Your task is to give the listing below back word for word, pictures excluded.

########################################

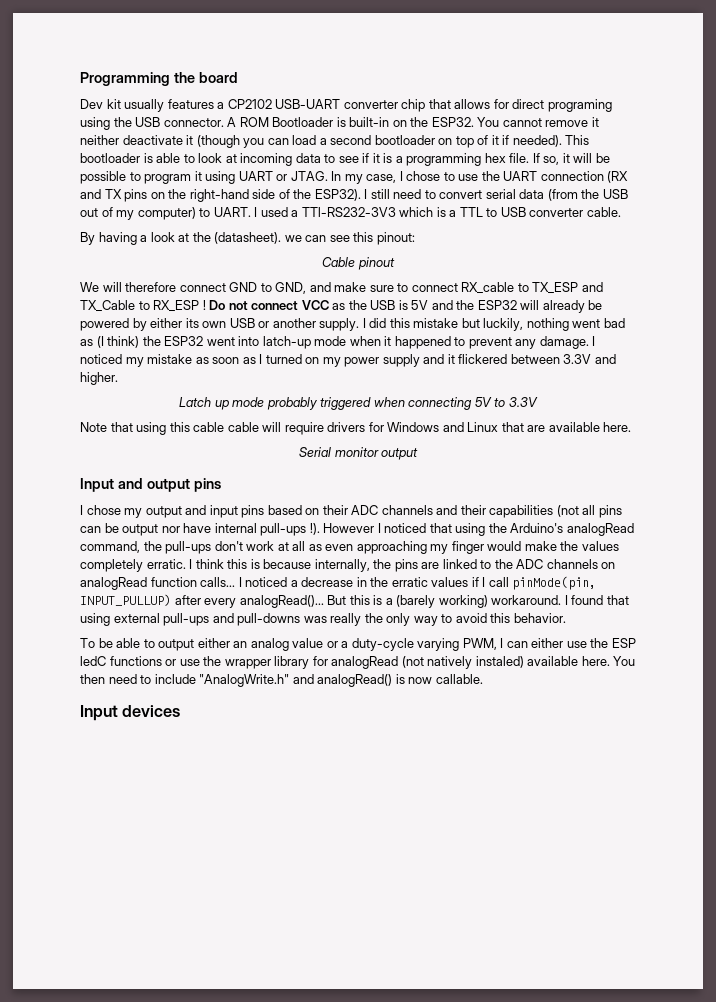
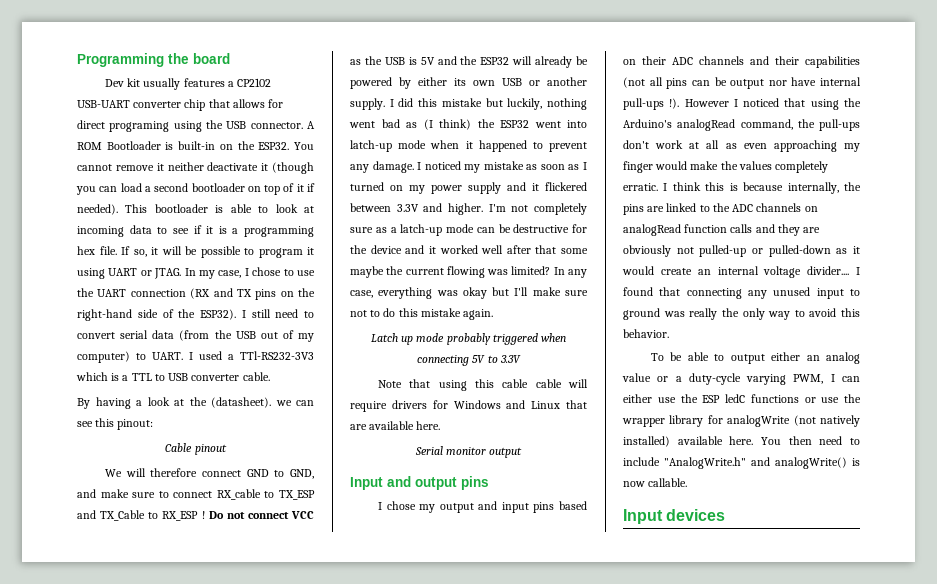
(118, 378) none -> [488,203,587,215] [350,224,587,236] [350,245,588,254] [350,266,587,278] [350,287,588,299] [350,308,494,320] I'm not completely sure as a latch-up mode can be destructive for the device and it worked well after that some maybe the current flowing was limited? In any case, everything was okay but I'll make sure not to do this mistake again.
[200,576,597,590] [80,594,629,608] [80,613,301,626] calls... I noticed a decrease in the erratic values if I call pinMode(pin, INPUT_PULLUP) after every analogRead()... But this is a (barely working) workaround. I found that using external pull-ups and pull-downs -> [730,224,821,236] [623,245,860,257] [622,266,860,278] [623,287,860,299] [623,308,660,320] calls and they are obviously not pulled-up or pulled-down as it would create an internal voltage divider.... I found that connecting any unused input to ground
[331,656,399,669] analogRead -> [727,415,791,427] analogWrite
[475,656,524,668] instaled) -> [623,436,670,447] installed)
[317,674,393,687] analogRead() -> [775,457,847,469] analogWrite()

########################################

(EXERCISE ANSWER):
(118, 378) none -> [488,203,587,215] [350,224,587,236] [350,245,588,254] [350,266,587,278] [350,287,588,299] [350,308,494,320] I'm not completely sure as a latch-up mode can be destructive for the device and it worked well after that some maybe the current flowing was limited? In any case, everything was okay but I'll make sure not to do this mistake again.
[200,576,597,590] [80,594,629,608] [80,613,301,626] calls... I noticed a decrease in the erratic values if I call pinMode(pin, INPUT_PULLUP) after every analogRead()... But this is a (barely working) workaround. I found that using external pull-ups and pull-downs -> [730,224,821,236] [623,245,860,257] [622,266,860,278] [623,287,860,299] [623,308,660,320] calls and they are obviously not pulled-up or pulled-down as it would create an internal voltage divider.... I found that connecting any unused input to ground
[331,656,399,669] analogRead -> [727,415,791,427] analogWrite
[475,656,524,668] instaled) -> [623,436,670,447] installed)
[317,674,393,687] analogRead() -> [775,457,847,469] analogWrite()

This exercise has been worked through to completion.